Ghana has been selected as one of the 20 countries to benefit from a regional micro-hydro project to provide technical and financial resources for micro-hydro technology development.
Dr Stephen Duah-Yentumi, Sustainable Development Advisor to the UNDP, said the project forms part of two UNDP regional programmes under a Multi functional platform aimed at providing modern energy to rural communities using the Platform as a decentralising energy source.
A multi functional platform is basically an engine, which provides energy for a variety of end user equipment such as grinding mills and other agro processing machines.

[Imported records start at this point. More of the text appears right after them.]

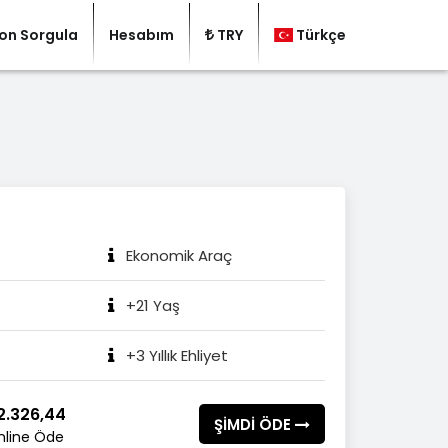
on Sorgula
Hesabım
TRY
Türkçe
Ekonomik Araç
+21 Yaş
+3 Yıllık Ehliyet
2.326,44
ŞİMDİ ÖDE
nline Öde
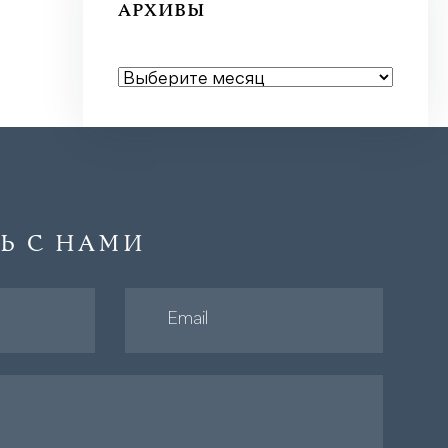
АРХИВЫ
АРХИВЫ
Ь С НАМИ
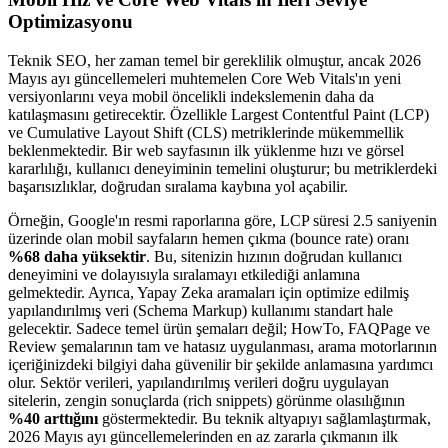
Optimizasyonu
Teknik SEO, her zaman temel bir gereklilik olmuştur, ancak 2026
Mayıs ayı güncellemeleri muhtemelen Core Web Vitals'ın yeni
versiyonlarını veya mobil öncelikli indekslemenin daha da
katılaşmasını getirecektir. Özellikle Largest Contentful Paint (LCP)
ve Cumulative Layout Shift (CLS) metriklerinde mükemmellik
beklenmektedir. Bir web sayfasının ilk yüklenme hızı ve görsel
kararlılığı, kullanıcı deneyiminin temelini oluşturur; bu metriklerdeki
başarısızlıklar, doğrudan sıralama kaybına yol açabilir.
Örneğin, Google'ın resmi raporlarına göre, LCP süresi 2.5 saniyenin
üzerinde olan mobil sayfaların hemen çıkma (bounce rate) oranı
%68 daha yüksektir
. Bu, sitenizin hızının doğrudan kullanıcı
deneyimini ve dolayısıyla sıralamayı etkilediği anlamına
gelmektedir. Ayrıca, Yapay Zeka aramaları için optimize edilmiş
yapılandırılmış veri (Schema Markup) kullanımı standart hale
gelecektir. Sadece temel ürün şemaları değil; HowTo, FAQPage ve
Review şemalarının tam ve hatasız uygulanması, arama motorlarının
içeriğinizdeki bilgiyi daha güvenilir bir şekilde anlamasına yardımcı
olur. Sektör verileri, yapılandırılmış verileri doğru uygulayan
sitelerin, zengin sonuçlarda (rich snippets) görünme olasılığının
%40 arttığını
göstermektedir. Bu teknik altyapıyı sağlamlaştırmak,
2026 Mayıs ayı güncellemelerinden en az zararla çıkmanın ilk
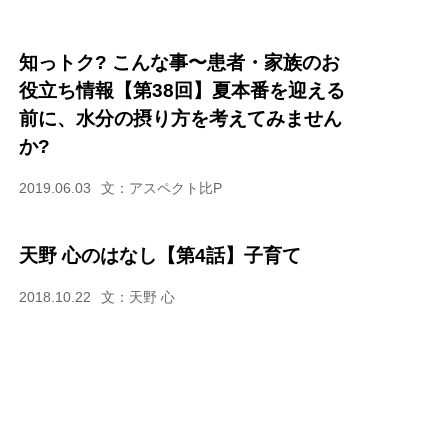
知っトク? こんな事〜患者・家族のお
役立ち情報【第38回】夏本番を迎える
前に、水分の摂り方を考えてみません
か?
2019.06.03
文：アスペクト比P
天野 心のはなし【第4話】子育て
2018.10.22
文：天野 心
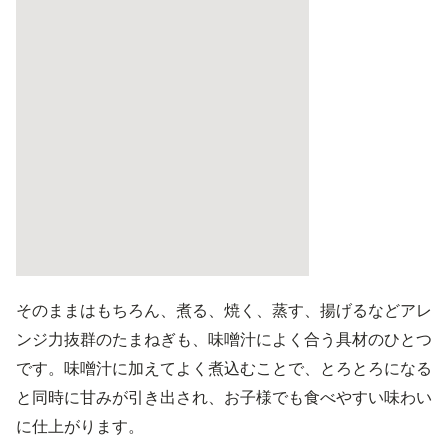
そのままはもちろん、煮る、焼く、蒸す、揚げるなどアレ
ンジ力抜群のたまねぎも、味噌汁によく合う具材のひとつ
です。味噌汁に加えてよく煮込むことで、とろとろになる
と同時に甘みが引き出され、お子様でも食べやすい味わい
に仕上がります。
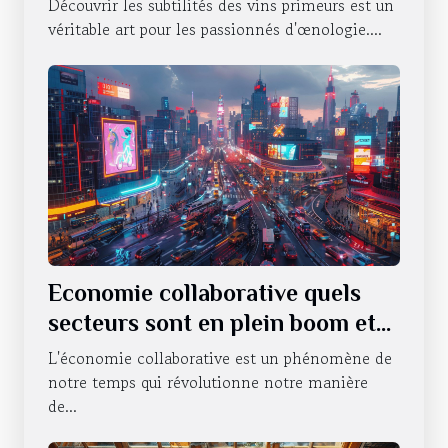
Découvrir les subtilités des vins primeurs est un
véritable art pour les passionnés d'œnologie....
Economie collaborative quels
secteurs sont en plein boom et
pourquoi
L'économie collaborative est un phénomène de
notre temps qui révolutionne notre manière
de...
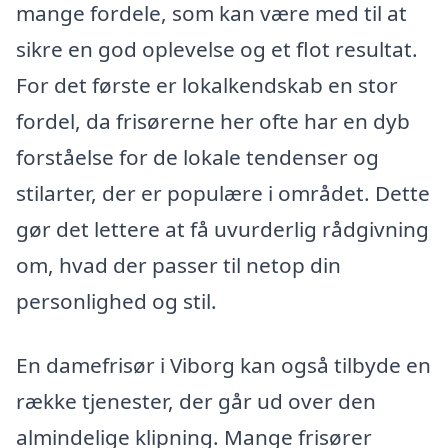
mange fordele, som kan være med til at
sikre en god oplevelse og et flot resultat.
For det første er lokalkendskab en stor
fordel, da frisørerne her ofte har en dyb
forståelse for de lokale tendenser og
stilarter, der er populære i området. Dette
gør det lettere at få uvurderlig rådgivning
om, hvad der passer til netop din
personlighed og stil.
En damefrisør i Viborg kan også tilbyde en
række tjenester, der går ud over den
almindelige klipning. Mange frisører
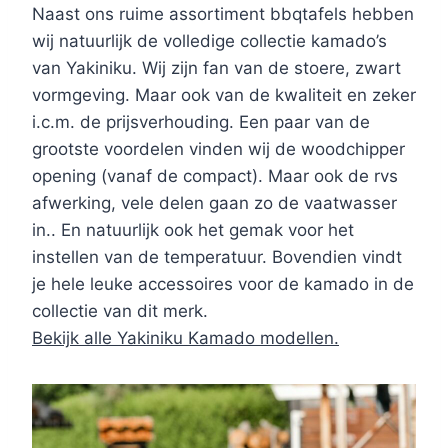
Naast ons ruime assortiment bbqtafels hebben
wij natuurlijk de volledige collectie kamado’s
van Yakiniku. Wij zijn fan van de stoere, zwart
vormgeving. Maar ook van de kwaliteit en zeker
i.c.m. de prijsverhouding. Een paar van de
grootste voordelen vinden wij de woodchipper
opening (vanaf de compact). Maar ook de rvs
afwerking, vele delen gaan zo de vaatwasser
in.. En natuurlijk ook het gemak voor het
instellen van de temperatuur. Bovendien vindt
je hele leuke accessoires voor de kamado in de
collectie van dit merk.
Bekijk alle Yakiniku Kamado modellen.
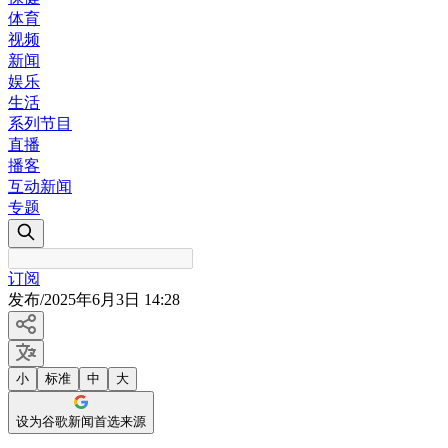
体育
视频
新闻
娱乐
生活
系列节目
直播
播客
互动新闻
专题
订阅
发布
/
2025年6月3日 14:28
小
标准
中
大
设为谷歌新闻首选来源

Dr Duah-Yentumi, who was addressing the first stakeholders’ workshop on the Global Village Energy Partnership Project (GVEP) in Accra said the GVEP provided a unique opportunity to put the provision of energy right at the heart of poverty reduction initiatives and to emphasise that without energy the Millennium Development Goals could not be achieved.
He observed that 80 per cent of the thermal energy used for cooking in Ghana was by biomas, mostly charcoal and firewood, and advocated the use of Liquefied Petroleum Gas as alternative to the use of wood fuel.
The use of wood-fuel affects negatively women’s health and contributes to the depletion of Ghana’s forest resources.
Representatives from the energy sector: Ministry of Energy, the Council for Scientific and Industrial Research, Ministry of Communications and Technology, the Energy Foundation, the National Development Planning Commission, the SEND Foundation and the United States Agency for International Development, among other participants attended the workshop.
Jointly organised by the Ministry of Energy, the KITE and the United Nations Development Programme, the objective of workshop was to interact with stakeholders to collate inputs to complete the Energy for Poverty Reduction Action Plan in Ghana.
The Action Plan would provide stakeholders with a picture of the selected sectors with respect to their poverty reduction strategy, and the preparation of 10 ready to be implemented project documents.
With the GVEP, Ghana received a framework, which would help better coordinate all on going activities in the field of sustainable energy services for poverty reduction in the country.
The Project aims to develop the analysis, advocacy tool, networking, and bring stakeholders, especially the World Bank and the UNDP together, in a joint effort to ensure access to modern energy services by the rural poor, with the broad objective of poverty reduction.
Ghana became a signatory two months later after the GVEP was launched in August 2002 at the World Summit for Sustainable Development in South Africa.
The GVEP is being implemented by the Kumasi Institute of Technology and Environment (KITE), with stake-holdings by Non Governmental and Community Based Organisations.
Professor Mike Ocquaye, Minister of Energy who opened the workshop said a lot more effort would be required to send electricity to the remaining 50 per cent of the Ghanaian population who did not have access to electricity.
He stated that in spite of significant increase in access to electricity from 23 per cent in 1988 to the current level of over 50 per cent, more resources would be required to make electricity available to the remnant of the population who were probably farther from the national grid.
Prof. Ocquaye, represented by Mr Stanley Barnor, Chief Director of the Ministry said policy goals of wealth creation through accelerated poverty reduction and access to basic social services such as health care, quality education and potable water would be unachievable without adequate and reliable high supply of energy to all sectors of the economy.